> [WHAT THE TASK REQUIRES]
Starting at the line that contains "scientific name: Oenothera macrocarpa" and ending at the line that contains "order: Celastrales", copy out the entries with "phylum" replaced by "division" throughout and everything else left unchanged.
-------- PROVIDED RECORDS
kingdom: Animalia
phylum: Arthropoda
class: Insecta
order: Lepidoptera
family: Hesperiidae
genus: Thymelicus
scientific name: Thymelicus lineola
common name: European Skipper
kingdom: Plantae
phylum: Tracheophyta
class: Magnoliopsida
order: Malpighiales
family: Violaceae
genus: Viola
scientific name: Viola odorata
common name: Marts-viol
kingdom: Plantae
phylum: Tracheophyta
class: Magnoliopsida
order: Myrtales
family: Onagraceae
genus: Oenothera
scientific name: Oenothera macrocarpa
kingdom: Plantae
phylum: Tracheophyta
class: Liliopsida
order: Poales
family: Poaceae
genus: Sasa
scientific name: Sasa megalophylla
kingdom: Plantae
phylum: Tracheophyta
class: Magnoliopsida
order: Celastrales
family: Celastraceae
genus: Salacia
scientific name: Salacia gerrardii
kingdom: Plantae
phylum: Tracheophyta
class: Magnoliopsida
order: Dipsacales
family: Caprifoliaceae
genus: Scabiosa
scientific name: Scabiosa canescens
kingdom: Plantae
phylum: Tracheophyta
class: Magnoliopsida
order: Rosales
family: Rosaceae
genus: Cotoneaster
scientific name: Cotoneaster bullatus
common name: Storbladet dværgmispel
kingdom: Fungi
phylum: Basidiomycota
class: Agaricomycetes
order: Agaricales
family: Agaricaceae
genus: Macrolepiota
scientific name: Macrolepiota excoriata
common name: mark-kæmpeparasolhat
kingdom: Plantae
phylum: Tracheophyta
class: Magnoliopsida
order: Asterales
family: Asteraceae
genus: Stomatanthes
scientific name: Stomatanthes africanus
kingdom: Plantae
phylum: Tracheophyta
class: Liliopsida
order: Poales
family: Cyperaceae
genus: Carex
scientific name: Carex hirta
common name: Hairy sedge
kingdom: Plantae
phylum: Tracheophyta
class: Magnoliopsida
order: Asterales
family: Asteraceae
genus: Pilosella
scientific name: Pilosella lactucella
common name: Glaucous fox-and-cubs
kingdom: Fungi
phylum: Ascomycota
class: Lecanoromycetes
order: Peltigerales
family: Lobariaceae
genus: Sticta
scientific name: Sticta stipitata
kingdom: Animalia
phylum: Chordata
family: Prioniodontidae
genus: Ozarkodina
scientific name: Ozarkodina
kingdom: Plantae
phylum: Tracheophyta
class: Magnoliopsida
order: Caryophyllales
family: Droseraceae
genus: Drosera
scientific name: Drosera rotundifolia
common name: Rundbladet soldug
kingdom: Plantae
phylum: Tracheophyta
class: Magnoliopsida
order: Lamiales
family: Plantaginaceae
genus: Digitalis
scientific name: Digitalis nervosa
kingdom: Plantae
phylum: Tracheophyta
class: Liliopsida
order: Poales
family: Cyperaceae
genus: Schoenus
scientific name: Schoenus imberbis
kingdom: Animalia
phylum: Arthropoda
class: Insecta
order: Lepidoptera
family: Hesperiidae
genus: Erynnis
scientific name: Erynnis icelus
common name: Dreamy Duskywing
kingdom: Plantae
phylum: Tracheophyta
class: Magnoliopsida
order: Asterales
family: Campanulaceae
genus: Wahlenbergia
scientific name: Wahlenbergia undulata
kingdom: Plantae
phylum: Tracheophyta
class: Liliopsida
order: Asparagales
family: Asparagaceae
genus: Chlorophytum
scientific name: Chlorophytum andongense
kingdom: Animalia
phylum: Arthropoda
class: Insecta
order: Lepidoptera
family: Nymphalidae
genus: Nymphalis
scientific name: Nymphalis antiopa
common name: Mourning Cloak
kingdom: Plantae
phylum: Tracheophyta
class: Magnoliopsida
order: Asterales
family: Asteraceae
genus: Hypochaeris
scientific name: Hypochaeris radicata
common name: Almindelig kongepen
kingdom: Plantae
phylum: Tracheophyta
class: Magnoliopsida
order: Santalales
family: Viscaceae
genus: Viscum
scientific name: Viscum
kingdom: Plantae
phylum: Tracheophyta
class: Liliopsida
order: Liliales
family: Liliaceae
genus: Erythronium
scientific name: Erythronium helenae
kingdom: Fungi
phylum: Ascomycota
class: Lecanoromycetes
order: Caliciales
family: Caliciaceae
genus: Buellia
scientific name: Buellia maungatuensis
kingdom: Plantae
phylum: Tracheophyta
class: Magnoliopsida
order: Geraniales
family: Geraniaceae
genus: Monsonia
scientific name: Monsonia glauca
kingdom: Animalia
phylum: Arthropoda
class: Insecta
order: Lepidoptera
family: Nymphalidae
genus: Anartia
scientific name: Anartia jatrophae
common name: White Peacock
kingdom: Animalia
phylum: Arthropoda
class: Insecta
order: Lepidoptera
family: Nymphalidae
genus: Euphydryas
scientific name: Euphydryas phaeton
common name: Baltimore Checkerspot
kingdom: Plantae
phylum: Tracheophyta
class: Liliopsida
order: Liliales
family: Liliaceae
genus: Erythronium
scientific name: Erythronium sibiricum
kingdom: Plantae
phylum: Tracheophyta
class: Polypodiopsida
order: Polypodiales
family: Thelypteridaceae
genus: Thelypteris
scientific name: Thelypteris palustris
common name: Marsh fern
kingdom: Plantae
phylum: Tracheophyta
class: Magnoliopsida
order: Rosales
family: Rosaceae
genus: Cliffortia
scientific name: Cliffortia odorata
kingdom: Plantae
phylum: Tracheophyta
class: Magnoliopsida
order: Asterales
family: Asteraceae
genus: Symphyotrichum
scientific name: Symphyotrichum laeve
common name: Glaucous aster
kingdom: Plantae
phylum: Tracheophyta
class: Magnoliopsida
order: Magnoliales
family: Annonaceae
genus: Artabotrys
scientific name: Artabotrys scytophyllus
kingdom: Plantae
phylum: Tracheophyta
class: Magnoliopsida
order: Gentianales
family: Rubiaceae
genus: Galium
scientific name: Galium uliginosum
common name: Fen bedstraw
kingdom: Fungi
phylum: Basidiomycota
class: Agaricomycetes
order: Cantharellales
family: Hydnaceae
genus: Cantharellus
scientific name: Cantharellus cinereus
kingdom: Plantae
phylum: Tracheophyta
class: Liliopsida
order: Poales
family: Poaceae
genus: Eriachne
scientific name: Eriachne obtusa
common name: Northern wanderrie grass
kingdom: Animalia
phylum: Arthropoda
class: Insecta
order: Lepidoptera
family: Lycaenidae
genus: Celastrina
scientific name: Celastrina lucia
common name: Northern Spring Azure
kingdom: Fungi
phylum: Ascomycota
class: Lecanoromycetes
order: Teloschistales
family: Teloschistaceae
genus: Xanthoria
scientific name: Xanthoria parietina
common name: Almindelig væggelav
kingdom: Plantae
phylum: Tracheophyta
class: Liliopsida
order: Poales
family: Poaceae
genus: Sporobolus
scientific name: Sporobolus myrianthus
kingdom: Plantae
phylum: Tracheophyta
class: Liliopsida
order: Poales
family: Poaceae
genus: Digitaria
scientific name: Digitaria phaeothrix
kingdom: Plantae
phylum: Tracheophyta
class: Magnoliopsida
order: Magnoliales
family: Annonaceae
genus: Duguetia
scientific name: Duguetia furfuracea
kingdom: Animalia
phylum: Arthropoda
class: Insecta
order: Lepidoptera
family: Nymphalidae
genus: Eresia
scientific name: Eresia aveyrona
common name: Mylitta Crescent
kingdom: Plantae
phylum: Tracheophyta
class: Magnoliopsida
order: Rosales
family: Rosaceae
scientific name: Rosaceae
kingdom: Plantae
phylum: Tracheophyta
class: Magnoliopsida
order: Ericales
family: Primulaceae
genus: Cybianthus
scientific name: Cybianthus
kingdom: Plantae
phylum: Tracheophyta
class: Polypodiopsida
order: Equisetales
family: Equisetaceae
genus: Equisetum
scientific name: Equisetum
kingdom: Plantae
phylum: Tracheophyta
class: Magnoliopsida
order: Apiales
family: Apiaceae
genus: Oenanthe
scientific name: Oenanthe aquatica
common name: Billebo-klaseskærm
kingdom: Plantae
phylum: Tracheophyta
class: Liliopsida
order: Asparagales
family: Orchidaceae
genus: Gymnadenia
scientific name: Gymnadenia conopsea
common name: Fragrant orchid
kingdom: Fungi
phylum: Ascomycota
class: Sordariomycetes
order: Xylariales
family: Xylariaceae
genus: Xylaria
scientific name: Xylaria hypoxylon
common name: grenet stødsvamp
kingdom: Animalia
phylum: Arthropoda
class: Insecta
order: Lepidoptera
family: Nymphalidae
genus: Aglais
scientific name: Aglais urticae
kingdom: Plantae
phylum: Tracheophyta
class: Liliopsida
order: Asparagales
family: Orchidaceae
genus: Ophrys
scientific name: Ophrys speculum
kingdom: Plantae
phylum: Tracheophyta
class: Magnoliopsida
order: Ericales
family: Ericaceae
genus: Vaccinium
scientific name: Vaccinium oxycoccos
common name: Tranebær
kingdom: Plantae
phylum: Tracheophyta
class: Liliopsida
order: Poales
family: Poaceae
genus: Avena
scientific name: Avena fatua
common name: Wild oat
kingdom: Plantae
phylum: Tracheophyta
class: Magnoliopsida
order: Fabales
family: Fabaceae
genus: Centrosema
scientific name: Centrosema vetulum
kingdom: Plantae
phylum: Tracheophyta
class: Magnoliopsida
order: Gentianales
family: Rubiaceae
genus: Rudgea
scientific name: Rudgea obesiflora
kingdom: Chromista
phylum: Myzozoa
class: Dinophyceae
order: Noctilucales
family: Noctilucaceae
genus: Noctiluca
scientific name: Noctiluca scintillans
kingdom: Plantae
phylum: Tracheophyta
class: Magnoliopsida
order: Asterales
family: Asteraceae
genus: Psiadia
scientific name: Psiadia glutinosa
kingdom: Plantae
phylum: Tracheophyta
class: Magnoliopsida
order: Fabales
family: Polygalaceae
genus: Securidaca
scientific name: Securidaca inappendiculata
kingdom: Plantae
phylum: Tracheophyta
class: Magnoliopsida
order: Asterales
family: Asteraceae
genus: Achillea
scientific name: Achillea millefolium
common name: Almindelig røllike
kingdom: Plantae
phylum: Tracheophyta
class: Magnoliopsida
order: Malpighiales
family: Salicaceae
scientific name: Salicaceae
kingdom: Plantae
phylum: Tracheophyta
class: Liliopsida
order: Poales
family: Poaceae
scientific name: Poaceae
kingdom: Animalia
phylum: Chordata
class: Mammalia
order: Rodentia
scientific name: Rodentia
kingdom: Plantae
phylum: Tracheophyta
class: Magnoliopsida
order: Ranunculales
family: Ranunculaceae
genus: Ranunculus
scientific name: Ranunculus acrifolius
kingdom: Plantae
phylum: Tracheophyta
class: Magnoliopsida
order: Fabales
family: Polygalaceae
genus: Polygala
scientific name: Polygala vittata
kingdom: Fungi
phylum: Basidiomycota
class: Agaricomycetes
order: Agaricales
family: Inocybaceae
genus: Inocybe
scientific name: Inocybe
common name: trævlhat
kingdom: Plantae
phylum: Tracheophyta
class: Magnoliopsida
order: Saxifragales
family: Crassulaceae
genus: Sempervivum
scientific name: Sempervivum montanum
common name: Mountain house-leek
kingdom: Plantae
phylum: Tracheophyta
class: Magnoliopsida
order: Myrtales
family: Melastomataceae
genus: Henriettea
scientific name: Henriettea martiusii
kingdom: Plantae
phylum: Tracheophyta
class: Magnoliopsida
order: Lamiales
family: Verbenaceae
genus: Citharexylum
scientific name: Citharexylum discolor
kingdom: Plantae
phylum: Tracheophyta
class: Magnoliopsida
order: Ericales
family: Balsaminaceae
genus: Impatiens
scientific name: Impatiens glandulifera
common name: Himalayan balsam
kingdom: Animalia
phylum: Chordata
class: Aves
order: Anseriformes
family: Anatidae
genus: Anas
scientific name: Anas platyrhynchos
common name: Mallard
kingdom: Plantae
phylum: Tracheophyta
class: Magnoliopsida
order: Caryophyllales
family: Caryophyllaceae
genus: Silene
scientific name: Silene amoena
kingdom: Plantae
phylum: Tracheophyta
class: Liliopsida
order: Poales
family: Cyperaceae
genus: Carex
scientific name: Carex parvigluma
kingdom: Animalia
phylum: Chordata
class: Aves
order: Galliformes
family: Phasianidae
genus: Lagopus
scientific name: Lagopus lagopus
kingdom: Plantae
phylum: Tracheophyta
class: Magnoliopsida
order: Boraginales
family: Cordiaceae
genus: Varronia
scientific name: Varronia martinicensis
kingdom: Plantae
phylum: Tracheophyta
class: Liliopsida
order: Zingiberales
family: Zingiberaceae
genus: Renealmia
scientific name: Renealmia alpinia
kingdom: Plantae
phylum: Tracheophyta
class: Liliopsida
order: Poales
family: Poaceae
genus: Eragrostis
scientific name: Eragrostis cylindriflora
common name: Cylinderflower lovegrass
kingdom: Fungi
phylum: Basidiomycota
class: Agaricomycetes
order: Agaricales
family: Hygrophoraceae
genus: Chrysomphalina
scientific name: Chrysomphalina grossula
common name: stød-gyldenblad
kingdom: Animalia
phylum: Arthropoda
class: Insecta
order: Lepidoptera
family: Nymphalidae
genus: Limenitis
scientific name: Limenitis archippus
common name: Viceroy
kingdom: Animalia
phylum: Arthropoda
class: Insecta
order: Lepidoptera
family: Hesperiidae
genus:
----------------
> [OUTPUT OF THE TASK]
scientific name: Oenothera macrocarpa
kingdom: Plantae
division: Tracheophyta
class: Liliopsida
order: Poales
family: Poaceae
genus: Sasa
scientific name: Sasa megalophylla
kingdom: Plantae
division: Tracheophyta
class: Magnoliopsida
order: Celastrales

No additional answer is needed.